According to Far Out Magazine, Pete Townshend recalled, “Keith Moon, God rest his soul, once drove his car through the glass doors of a hotel, driving all the way up to the reception desk, got out and asked for the key to his room.”
This should have been a warning sign that ‘antics’ were being taken a bit too far; in current times, this appears inconsistent with cancel culture and helps to improve the perception of the word; yet, during the rock ‘n’ roll period, this was regrettably tolerated.
Keith Moon’s highwire acts are very highly known. In reality, he nearly died himself when he flew in a helicopter unannouncedly to Oliver Reed’s house. Reed then attempted to shoot the unwelcome chopper out of the sky while he was standing on his roof in nothing but a bathrobe. His life would also come to represent the extremes of the music industry’s sex, drugs, and rock ‘n’ roll culture.
A gang of neighborhood skinheads blocked Moon’s car in 1970 after a night out in a pub in Hatfield, Hertfordshire, because they didn’t like his flashy behavior. Neil Boland, Moon’s chauffeur, got out of the car to try to diffuse the situation as Moon stayed inside. Later, the drummer became terrified that the mob would assault him and, in an effort to save his party, he climbed behind the wheel and drove the car through the crowd while inebriated and without a license or insurance.
Unbeknownst to everyone in the automobile, Boland had unfortunately been trapped under the car as he continued to drive. Moon then accelerated away, dragging Boland down the street. That evening, he passed away in the hospital.

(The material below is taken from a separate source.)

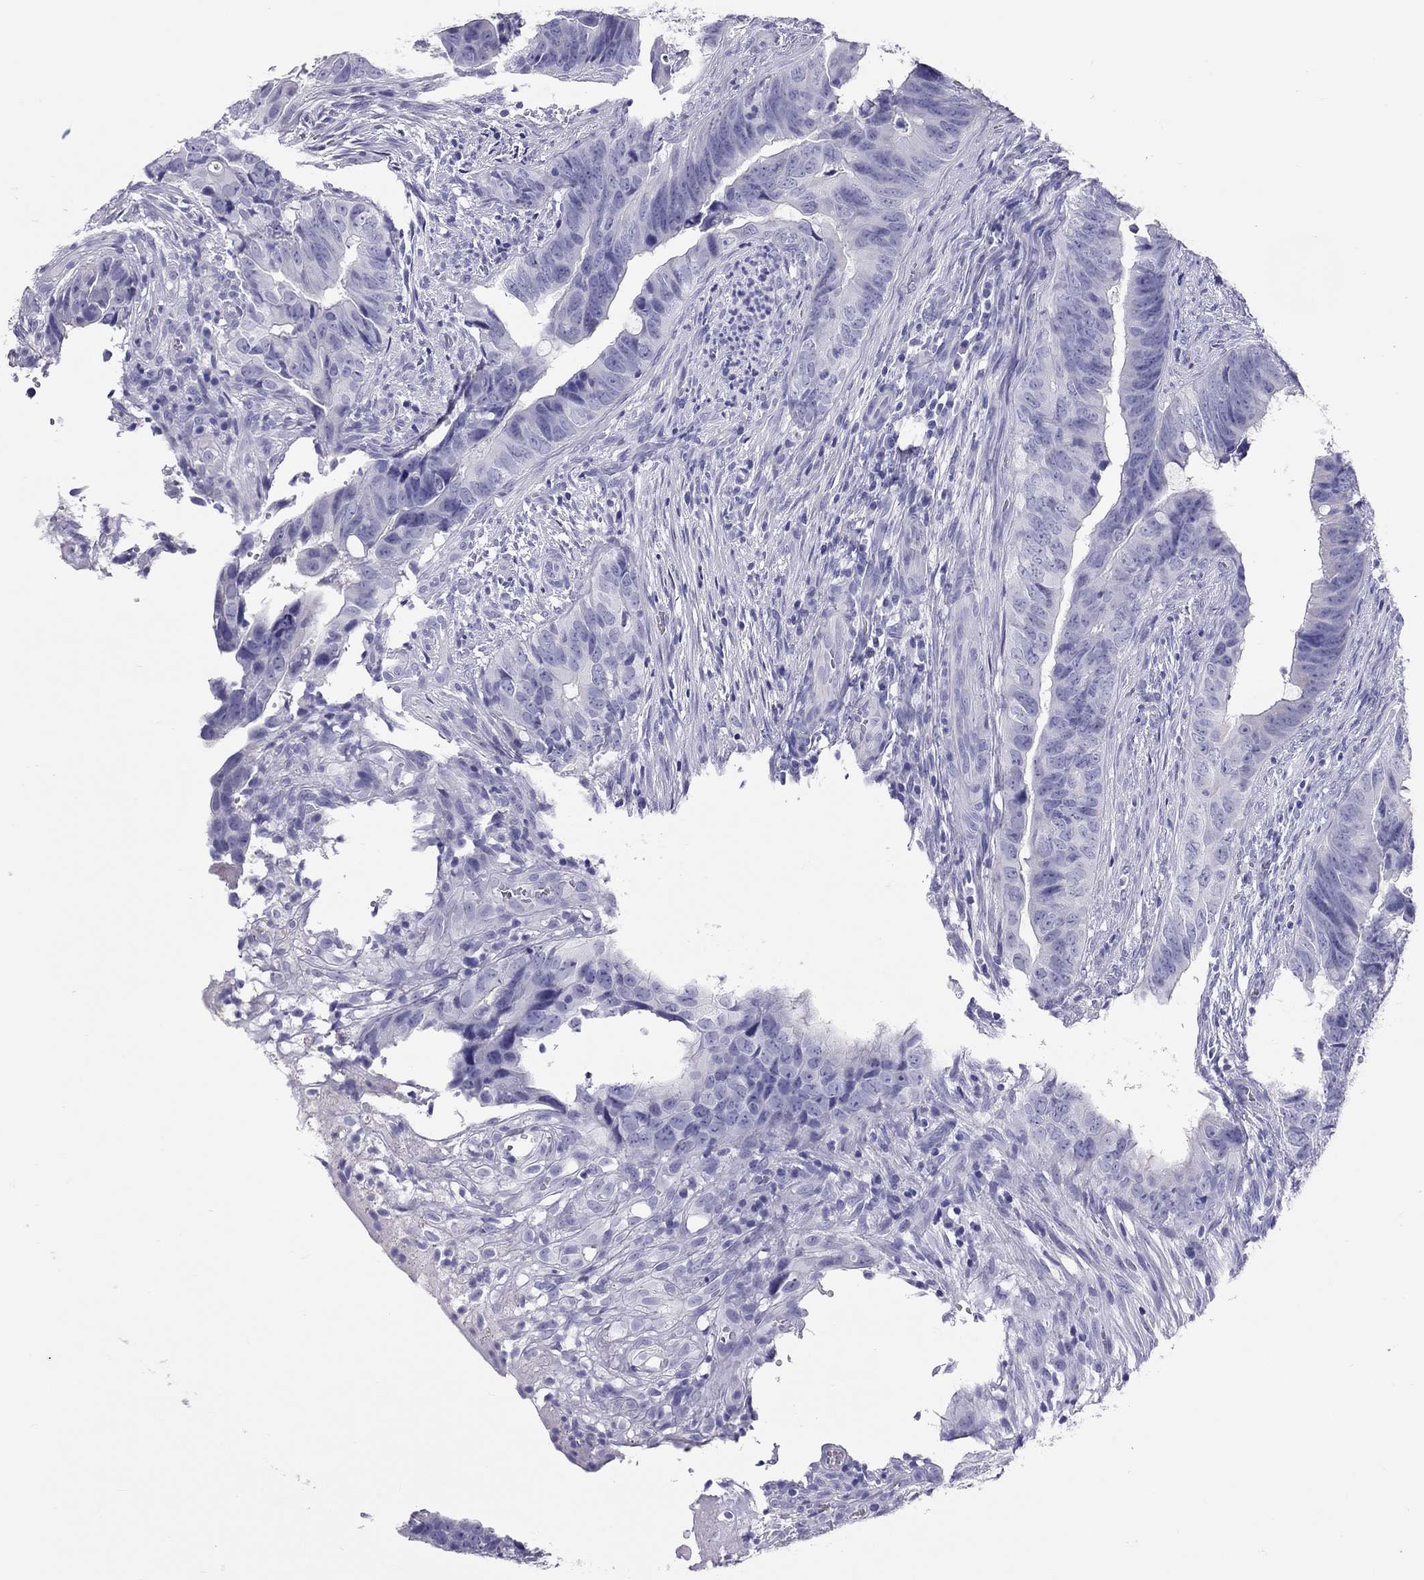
{"staining": {"intensity": "negative", "quantity": "none", "location": "none"}, "tissue": "colorectal cancer", "cell_type": "Tumor cells", "image_type": "cancer", "snomed": [{"axis": "morphology", "description": "Adenocarcinoma, NOS"}, {"axis": "topography", "description": "Colon"}], "caption": "Immunohistochemical staining of colorectal cancer displays no significant expression in tumor cells.", "gene": "PSMB11", "patient": {"sex": "female", "age": 82}}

Moon was first accused with killing Boland and other related driving offenses. He was ultimately exonerated since the death was determined to be unintentional, but he was nonetheless found responsible for the driving infractions. As stated by the judge in court records: “You had no choice but to act the way you did and no moral culpability is attached to you.”
It would be a devastating incident in Moon’s brief life that would follow him till his untimely death at the age of 32. Looking back on the incident more than 50 years later, it appears to have been careless and tragically in keeping with his career’s ups and downs.